> What is required: Update these lines by replacing "photo" with "image" wherever it appears, changing nothing else, and leave the pictures out of your answer.
Segment Start: Source information
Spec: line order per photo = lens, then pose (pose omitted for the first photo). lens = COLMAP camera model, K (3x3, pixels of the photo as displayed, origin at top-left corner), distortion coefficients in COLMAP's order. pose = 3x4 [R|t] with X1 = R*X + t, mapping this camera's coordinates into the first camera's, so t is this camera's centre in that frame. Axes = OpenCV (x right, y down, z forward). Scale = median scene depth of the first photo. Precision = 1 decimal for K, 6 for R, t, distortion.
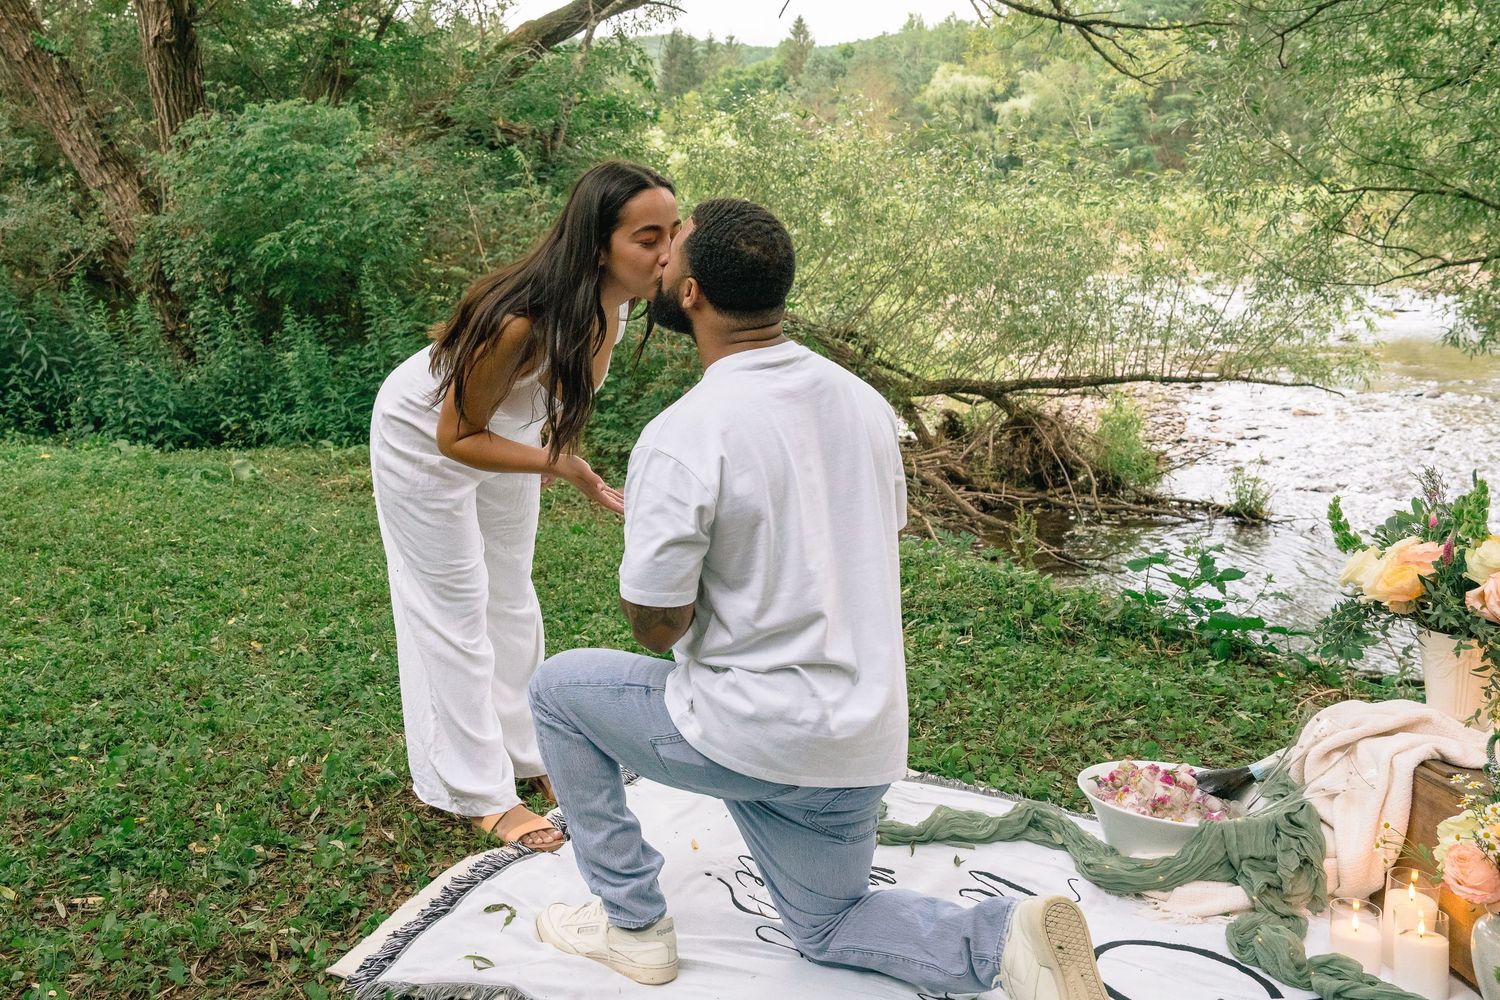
lens RADIAL K [[1316.4, 0, 623.3], [0, 1316.4, 414.6], [0, 0, 1]] dist [-0.013562, 0.004392]
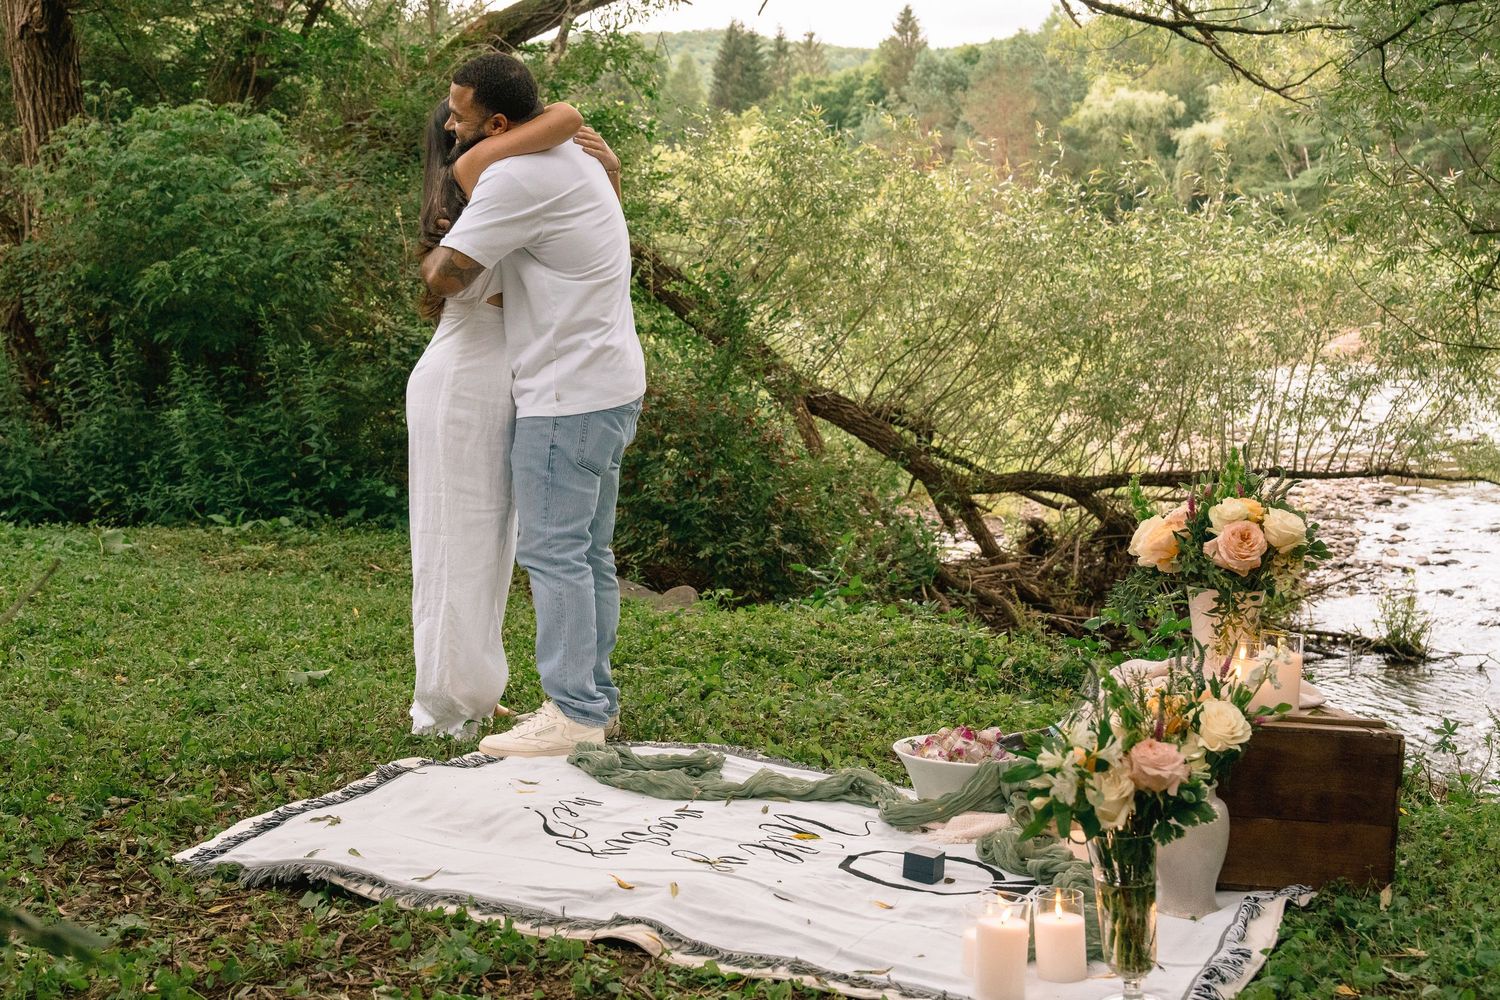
lens RADIAL K [[1874.4, 0, 641.0], [0, 1874.4, 471.8], [0, 0, 1]] dist [-0.001612, 0.000000]
pose [[0.999851, 0.014762, -0.008903, 0.044202], [-0.015183, 0.998670, -0.049270, 0.042426], [0.008164, 0.049397, 0.998746, -0.153031]]
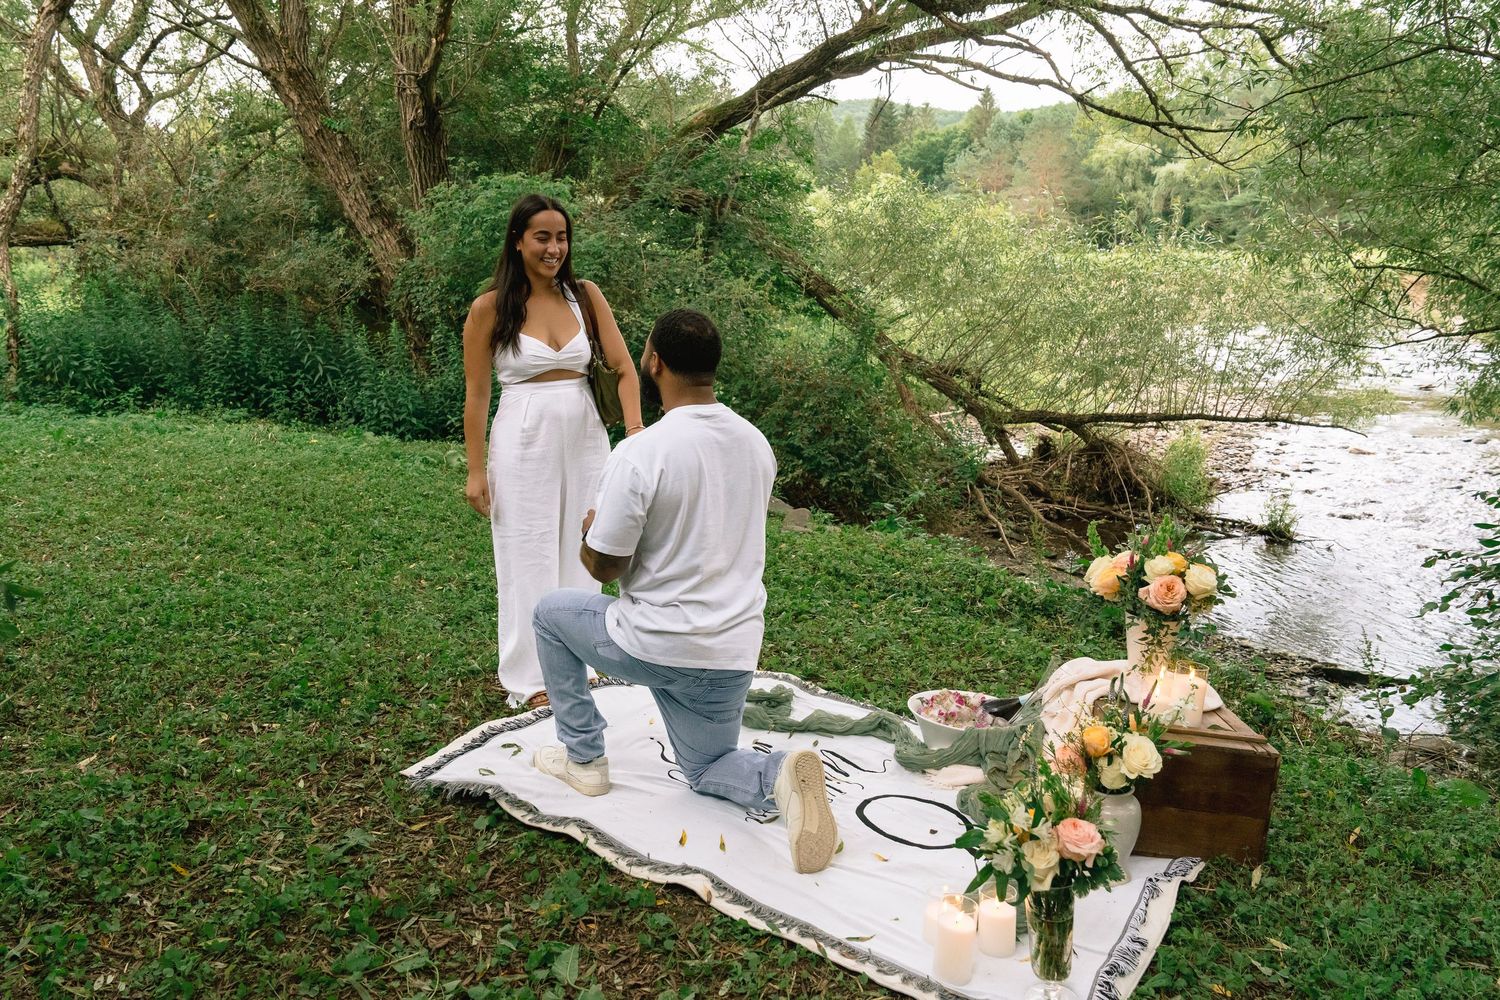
lens RADIAL K [[1103.5, 0, 710.7], [0, 1103.5, 479.5], [0, 0, 1]] dist [-0.018717, 0.011196]
pose [[0.993866, 0.051588, -0.097825, 0.067842], [-0.046166, 0.997312, 0.056899, -0.010130], [0.100498, -0.052034, 0.993576, -0.077822]]
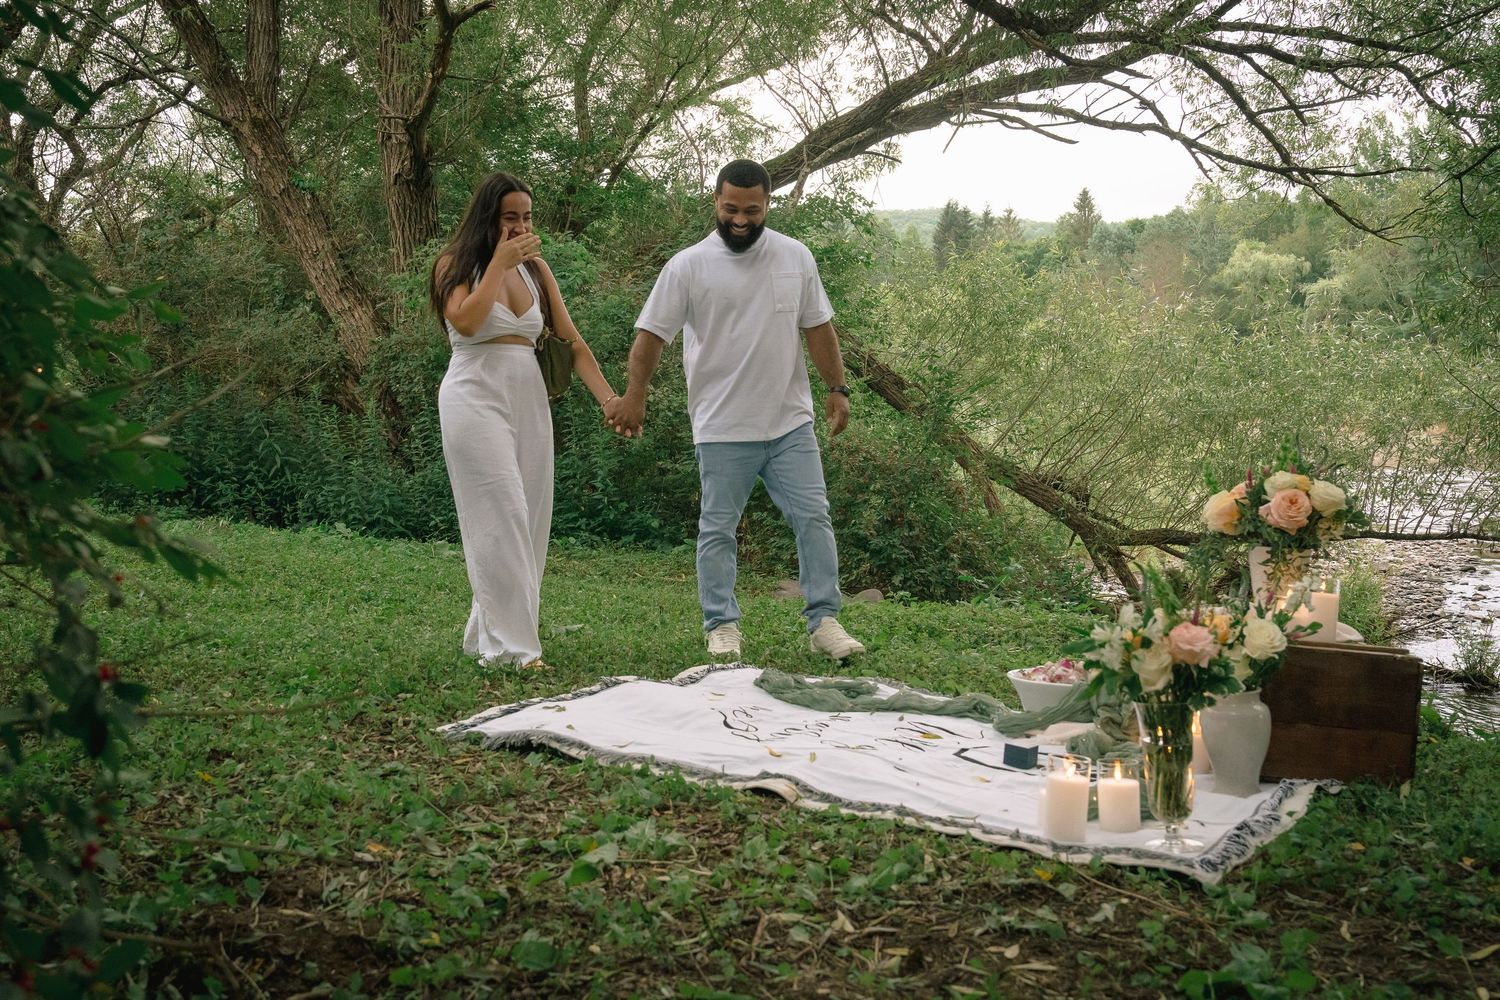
lens RADIAL K [[1445.7, 0, 709.3], [0, 1445.7, 471.4], [0, 0, 1]] dist [-0.006571, 0.000000]
pose [[0.991728, 0.032292, -0.124225, 0.065330], [-0.044894, 0.993971, -0.100026, 0.072554], [0.120246, 0.104776, 0.987200, -0.144860]]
Segment End: Source information
> Exercise answer:
Spec: line order per image = lens, then pose (pose omitted for the first image). lens = COLMAP camera model, K (3x3, pixels of the image as displayed, origin at top-left corner), distortion coefficients in COLMAP's order. pose = 3x4 [R|t] with X1 = R*X + t, mapping this camera's coordinates into the first camera's, so t is this camera's centre in that frame. Axes = OpenCV (x right, y down, z forward). Scale = median scene depth of the first image. Precision = 1 decimal for K, 6 for R, t, distortion.
lens RADIAL K [[1316.4, 0, 623.3], [0, 1316.4, 414.6], [0, 0, 1]] dist [-0.013562, 0.004392]
lens RADIAL K [[1874.4, 0, 641.0], [0, 1874.4, 471.8], [0, 0, 1]] dist [-0.001612, 0.000000]
pose [[0.999851, 0.014762, -0.008903, 0.044202], [-0.015183, 0.998670, -0.049270, 0.042426], [0.008164, 0.049397, 0.998746, -0.153031]]
lens RADIAL K [[1103.5, 0, 710.7], [0, 1103.5, 479.5], [0, 0, 1]] dist [-0.018717, 0.011196]
pose [[0.993866, 0.051588, -0.097825, 0.067842], [-0.046166, 0.997312, 0.056899, -0.010130], [0.100498, -0.052034, 0.993576, -0.077822]]
lens RADIAL K [[1445.7, 0, 709.3], [0, 1445.7, 471.4], [0, 0, 1]] dist [-0.006571, 0.000000]
pose [[0.991728, 0.032292, -0.124225, 0.065330], [-0.044894, 0.993971, -0.100026, 0.072554], [0.120246, 0.104776, 0.987200, -0.144860]]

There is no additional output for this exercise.